Electric catfish

After the thing with my neighbor and his dog I slept in my office again. I was tired, and after the thing with my neighbor’s dog it seemed like a good idea.


I was tired, but as soon as I lay down on the sofa in my office, a switch went on and I couldn’t sleep. Electricity; it was like some chemical thing; I don’t know. My heart was racing. That rarely happened. I felt like one of the bottom-feeders Professor K kept in his aquarium, hyperkinetic expensive brown spotted tropical catfish he kept to clean the aquarium walls. They were nervous fish constantly on the lookout for something. Even when they were hiding out under a rock, they twitched and jerked. I totally knew how they felt. I tried to read something and gave up. I went into Professor K.’s office to watch his big aquarium for a while. That sometimes had a calming effect. Maybe I could transfer my electricity to those fish.

The office, an office building after everyone else goes home is a creepy place if you’re into getting the creeps. I don’t happen to be, but I could imagine someone getting a little unnerved by it. The staff, caretakers, cleaning ladies, they had all gone home; we didn’t make much use of them anyway, K had too many secrets and didn’t like them roaming the building unless someone else was there, at least Clark the orderly, although K preferred to be there himself, or Ike or Ng, one of his trusted people. He didn’t trust me, I knew that, he was merely being realistic, why risk anything? And he didn’t seem to trust Veronica either.

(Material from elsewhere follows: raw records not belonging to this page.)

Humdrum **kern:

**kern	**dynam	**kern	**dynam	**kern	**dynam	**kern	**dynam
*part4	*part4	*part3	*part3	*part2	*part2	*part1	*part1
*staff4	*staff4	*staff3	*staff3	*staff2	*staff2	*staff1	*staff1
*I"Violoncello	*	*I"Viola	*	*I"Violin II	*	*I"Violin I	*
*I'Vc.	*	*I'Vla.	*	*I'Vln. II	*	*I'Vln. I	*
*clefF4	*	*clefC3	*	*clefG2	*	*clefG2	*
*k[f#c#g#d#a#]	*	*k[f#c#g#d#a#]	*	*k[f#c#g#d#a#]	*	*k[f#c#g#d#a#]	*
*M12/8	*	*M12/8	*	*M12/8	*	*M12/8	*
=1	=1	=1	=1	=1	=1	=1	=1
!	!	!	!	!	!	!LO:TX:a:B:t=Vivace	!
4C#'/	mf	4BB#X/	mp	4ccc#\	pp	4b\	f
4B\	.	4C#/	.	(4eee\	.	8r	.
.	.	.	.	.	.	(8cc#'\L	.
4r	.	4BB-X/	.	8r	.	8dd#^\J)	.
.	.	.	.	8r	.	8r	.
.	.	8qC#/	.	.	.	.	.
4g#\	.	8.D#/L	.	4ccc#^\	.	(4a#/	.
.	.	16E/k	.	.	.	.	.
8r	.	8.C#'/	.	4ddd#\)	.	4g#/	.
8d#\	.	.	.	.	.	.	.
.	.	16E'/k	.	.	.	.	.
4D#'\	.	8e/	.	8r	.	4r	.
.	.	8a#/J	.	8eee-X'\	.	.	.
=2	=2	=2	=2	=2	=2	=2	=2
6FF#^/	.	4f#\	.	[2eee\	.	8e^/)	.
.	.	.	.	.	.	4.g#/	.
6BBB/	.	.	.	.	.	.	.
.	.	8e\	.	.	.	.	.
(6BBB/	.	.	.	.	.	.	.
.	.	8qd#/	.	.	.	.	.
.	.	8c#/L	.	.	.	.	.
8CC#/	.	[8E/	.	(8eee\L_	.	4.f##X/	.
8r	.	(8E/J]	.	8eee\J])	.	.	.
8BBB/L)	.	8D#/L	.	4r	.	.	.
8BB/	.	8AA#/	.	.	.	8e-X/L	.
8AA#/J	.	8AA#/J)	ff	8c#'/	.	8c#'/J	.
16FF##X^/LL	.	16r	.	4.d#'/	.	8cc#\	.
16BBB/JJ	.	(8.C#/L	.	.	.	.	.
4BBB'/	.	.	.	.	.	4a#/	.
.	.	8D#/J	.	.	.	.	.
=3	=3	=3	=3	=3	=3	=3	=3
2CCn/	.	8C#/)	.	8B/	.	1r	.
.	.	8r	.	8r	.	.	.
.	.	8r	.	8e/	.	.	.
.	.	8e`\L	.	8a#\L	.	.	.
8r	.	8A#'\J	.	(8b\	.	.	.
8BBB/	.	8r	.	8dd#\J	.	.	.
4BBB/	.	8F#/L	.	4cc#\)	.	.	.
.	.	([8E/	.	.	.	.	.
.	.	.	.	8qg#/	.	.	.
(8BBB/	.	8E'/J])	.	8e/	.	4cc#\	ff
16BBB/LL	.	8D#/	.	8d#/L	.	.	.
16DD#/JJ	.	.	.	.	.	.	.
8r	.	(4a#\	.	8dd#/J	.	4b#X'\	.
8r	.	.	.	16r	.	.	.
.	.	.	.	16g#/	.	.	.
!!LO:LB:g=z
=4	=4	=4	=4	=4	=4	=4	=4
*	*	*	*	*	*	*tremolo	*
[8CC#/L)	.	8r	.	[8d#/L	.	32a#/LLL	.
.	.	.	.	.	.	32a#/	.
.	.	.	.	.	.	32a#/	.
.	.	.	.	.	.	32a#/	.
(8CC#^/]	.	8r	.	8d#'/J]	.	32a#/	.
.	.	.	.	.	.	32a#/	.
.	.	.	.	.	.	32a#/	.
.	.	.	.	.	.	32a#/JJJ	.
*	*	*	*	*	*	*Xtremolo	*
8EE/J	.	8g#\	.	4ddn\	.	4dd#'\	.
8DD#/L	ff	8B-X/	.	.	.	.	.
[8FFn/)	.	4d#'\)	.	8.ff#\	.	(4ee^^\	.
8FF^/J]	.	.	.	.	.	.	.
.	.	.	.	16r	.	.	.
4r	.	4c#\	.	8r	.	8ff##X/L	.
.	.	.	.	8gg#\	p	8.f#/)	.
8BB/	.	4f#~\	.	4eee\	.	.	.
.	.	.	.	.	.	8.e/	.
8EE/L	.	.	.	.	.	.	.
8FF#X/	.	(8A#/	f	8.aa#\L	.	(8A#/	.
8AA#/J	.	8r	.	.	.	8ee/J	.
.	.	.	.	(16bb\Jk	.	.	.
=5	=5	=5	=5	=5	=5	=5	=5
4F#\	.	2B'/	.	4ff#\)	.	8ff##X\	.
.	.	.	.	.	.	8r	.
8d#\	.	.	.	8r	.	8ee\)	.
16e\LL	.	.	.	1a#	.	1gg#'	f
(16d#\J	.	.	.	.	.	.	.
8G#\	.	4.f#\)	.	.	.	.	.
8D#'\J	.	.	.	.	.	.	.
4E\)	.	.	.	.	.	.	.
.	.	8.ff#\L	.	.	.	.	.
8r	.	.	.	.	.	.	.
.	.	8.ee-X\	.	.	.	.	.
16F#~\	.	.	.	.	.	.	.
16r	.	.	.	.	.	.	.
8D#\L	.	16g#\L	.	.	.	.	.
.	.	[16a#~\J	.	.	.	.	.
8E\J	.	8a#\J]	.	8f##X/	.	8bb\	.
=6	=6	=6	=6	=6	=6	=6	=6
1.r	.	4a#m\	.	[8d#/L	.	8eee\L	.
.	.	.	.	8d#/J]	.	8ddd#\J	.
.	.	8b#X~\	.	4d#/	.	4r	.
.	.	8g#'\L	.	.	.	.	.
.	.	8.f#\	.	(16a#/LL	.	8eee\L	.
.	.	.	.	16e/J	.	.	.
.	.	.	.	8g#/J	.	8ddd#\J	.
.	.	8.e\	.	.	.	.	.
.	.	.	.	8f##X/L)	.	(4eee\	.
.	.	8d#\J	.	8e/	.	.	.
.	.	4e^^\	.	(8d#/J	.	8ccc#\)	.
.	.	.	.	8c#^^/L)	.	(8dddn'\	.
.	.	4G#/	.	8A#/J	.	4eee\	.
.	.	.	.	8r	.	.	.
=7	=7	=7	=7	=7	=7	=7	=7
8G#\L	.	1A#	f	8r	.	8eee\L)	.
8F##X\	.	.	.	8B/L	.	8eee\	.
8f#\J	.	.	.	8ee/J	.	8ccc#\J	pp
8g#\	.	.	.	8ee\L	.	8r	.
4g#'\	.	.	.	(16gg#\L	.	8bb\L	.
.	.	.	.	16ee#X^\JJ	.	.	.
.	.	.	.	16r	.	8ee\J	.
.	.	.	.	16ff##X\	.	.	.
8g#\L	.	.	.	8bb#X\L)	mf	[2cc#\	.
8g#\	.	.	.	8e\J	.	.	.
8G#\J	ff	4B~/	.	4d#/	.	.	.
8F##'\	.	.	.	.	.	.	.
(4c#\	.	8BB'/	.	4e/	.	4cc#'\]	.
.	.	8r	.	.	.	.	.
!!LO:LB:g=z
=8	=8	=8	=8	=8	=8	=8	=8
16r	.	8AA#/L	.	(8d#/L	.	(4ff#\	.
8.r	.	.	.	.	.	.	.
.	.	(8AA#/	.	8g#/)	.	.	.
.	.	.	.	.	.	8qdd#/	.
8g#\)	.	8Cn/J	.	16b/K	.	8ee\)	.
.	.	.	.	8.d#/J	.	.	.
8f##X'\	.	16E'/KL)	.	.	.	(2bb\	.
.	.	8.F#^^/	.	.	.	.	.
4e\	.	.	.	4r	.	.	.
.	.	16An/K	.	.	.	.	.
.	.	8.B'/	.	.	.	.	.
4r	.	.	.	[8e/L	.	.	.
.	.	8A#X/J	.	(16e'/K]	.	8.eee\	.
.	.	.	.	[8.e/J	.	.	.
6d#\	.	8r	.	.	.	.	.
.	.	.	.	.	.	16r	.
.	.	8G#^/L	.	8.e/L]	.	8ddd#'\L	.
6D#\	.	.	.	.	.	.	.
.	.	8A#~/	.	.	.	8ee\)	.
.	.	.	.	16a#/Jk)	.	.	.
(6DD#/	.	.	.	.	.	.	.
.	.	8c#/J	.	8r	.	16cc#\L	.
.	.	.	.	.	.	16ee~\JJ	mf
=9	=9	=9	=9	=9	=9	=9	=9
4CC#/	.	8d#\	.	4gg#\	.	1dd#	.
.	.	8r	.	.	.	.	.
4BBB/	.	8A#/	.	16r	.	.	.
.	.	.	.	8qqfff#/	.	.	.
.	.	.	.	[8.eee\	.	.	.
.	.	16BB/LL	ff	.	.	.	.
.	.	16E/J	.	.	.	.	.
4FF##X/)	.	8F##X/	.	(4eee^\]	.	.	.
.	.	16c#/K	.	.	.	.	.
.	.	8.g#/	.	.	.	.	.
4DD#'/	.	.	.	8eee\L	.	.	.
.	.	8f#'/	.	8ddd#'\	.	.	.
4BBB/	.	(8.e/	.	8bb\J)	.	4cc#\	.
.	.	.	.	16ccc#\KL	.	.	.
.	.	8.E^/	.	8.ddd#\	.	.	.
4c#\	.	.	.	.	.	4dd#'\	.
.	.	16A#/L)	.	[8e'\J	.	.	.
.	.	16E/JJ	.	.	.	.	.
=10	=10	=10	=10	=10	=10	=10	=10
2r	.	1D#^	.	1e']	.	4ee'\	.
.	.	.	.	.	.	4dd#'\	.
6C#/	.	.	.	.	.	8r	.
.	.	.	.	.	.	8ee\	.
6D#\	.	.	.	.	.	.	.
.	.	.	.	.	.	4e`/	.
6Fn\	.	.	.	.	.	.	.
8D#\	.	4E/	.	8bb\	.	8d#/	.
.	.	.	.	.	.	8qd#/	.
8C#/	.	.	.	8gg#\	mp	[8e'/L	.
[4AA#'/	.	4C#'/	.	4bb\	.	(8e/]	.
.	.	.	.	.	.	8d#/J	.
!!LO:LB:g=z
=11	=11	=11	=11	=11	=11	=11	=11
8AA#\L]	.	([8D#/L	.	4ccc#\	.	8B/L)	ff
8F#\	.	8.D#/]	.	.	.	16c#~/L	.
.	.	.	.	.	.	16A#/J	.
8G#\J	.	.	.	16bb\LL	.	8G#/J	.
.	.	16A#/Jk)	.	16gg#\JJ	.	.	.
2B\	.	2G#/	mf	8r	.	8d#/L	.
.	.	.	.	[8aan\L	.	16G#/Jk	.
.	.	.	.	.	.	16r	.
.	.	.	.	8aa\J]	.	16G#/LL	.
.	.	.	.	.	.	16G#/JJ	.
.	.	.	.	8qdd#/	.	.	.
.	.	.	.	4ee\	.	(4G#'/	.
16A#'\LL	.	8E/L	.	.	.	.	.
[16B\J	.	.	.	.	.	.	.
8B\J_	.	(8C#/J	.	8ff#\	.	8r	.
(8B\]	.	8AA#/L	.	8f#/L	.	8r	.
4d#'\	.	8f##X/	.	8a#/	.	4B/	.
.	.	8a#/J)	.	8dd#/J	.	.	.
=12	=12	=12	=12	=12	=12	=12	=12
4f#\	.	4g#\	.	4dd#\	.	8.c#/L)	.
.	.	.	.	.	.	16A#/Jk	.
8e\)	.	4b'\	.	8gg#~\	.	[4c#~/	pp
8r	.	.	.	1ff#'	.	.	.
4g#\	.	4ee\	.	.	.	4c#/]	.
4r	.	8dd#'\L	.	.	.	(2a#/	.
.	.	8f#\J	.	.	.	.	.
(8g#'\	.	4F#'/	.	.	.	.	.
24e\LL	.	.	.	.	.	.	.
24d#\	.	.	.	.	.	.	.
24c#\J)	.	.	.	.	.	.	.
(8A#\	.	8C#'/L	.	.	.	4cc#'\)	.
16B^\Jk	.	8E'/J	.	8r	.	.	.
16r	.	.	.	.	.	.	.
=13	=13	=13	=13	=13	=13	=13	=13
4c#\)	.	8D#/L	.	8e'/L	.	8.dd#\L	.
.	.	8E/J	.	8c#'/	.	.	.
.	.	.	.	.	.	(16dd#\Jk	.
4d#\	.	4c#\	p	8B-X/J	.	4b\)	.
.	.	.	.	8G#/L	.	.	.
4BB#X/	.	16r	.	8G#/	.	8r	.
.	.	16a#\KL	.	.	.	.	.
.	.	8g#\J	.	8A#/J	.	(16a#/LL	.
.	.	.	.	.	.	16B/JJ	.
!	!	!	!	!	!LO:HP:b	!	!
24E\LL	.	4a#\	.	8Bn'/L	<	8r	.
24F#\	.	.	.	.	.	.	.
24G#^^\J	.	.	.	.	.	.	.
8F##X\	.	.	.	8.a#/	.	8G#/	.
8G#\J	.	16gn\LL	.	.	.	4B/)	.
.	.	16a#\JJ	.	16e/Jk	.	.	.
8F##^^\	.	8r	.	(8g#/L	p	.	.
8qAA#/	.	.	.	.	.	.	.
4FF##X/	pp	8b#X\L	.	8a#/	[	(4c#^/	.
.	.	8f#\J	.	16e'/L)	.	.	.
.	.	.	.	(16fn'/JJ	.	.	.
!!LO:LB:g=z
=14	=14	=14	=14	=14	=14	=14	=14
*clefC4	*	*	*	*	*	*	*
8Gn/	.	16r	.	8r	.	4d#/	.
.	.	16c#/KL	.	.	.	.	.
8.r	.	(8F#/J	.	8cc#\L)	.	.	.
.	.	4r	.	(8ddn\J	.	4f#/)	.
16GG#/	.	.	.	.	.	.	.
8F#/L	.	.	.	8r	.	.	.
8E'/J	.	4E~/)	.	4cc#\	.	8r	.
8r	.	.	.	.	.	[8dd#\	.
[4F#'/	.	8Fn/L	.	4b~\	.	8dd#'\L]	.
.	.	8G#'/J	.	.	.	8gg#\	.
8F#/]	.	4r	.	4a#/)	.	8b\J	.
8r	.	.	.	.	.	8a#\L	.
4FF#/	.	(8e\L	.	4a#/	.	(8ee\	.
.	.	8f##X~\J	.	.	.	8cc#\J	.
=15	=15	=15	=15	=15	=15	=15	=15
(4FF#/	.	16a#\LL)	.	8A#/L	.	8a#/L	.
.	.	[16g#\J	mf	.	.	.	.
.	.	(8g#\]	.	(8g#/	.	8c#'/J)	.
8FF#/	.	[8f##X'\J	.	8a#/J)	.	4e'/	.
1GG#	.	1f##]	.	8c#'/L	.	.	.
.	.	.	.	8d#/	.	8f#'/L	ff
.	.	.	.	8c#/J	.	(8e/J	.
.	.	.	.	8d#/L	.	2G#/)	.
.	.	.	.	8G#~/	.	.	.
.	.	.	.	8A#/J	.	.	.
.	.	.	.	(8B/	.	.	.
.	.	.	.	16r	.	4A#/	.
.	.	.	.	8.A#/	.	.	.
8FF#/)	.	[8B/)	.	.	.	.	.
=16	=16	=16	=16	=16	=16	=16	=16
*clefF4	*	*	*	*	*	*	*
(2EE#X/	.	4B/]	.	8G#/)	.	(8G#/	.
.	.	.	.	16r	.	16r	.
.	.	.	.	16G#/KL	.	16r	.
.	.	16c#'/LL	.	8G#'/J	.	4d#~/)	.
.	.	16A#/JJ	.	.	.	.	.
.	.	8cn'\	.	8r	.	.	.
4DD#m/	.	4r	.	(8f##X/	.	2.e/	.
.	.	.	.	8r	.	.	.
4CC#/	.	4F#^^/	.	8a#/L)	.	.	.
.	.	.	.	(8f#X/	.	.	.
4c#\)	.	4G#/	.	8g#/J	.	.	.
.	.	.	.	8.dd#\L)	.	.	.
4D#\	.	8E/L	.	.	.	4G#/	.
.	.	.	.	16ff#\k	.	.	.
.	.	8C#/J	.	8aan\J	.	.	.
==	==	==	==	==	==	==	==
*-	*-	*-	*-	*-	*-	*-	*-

This all went through my head as I watched his fish. His business dealings, his cryptic telephone conversations. The aquarium was six feet long and three feet high, and the lights in its hood were the only lights on in the entire building except for the green emergency exit signs. A bottom feeder wriggled up and down the glass on the left side of the tank, pausing briefly to chase away another, smaller but otherwise identical bottom feeder until he was alone again.

As a certified sociopath, the first thing I did was calculate the risks to myself. What was the likelihood of getting caught, I wondered in any given situation. I was alone – I’d roamed the entire building. The automatic doors made enough noise that I’d hear anyone entering the building, especially since they’d have to unlock them. There were no surveillance cameras on this floor, only down in the lobby.

K. office was cool for the night. The air smelled fresh, no particular odor, no dust. He had a picture of a woman and two children on his desk. I’d seen the picture previously. He lived alone at his condo, so the picture was one of two things – ex-wife, or a fake to make him seem more human to customers, or merely to satisfy his need for obfuscation. They looked happy in the picture, so I couldn’t imagine they actually had anything to do with K. who was so twisted he made a pretzel look straight.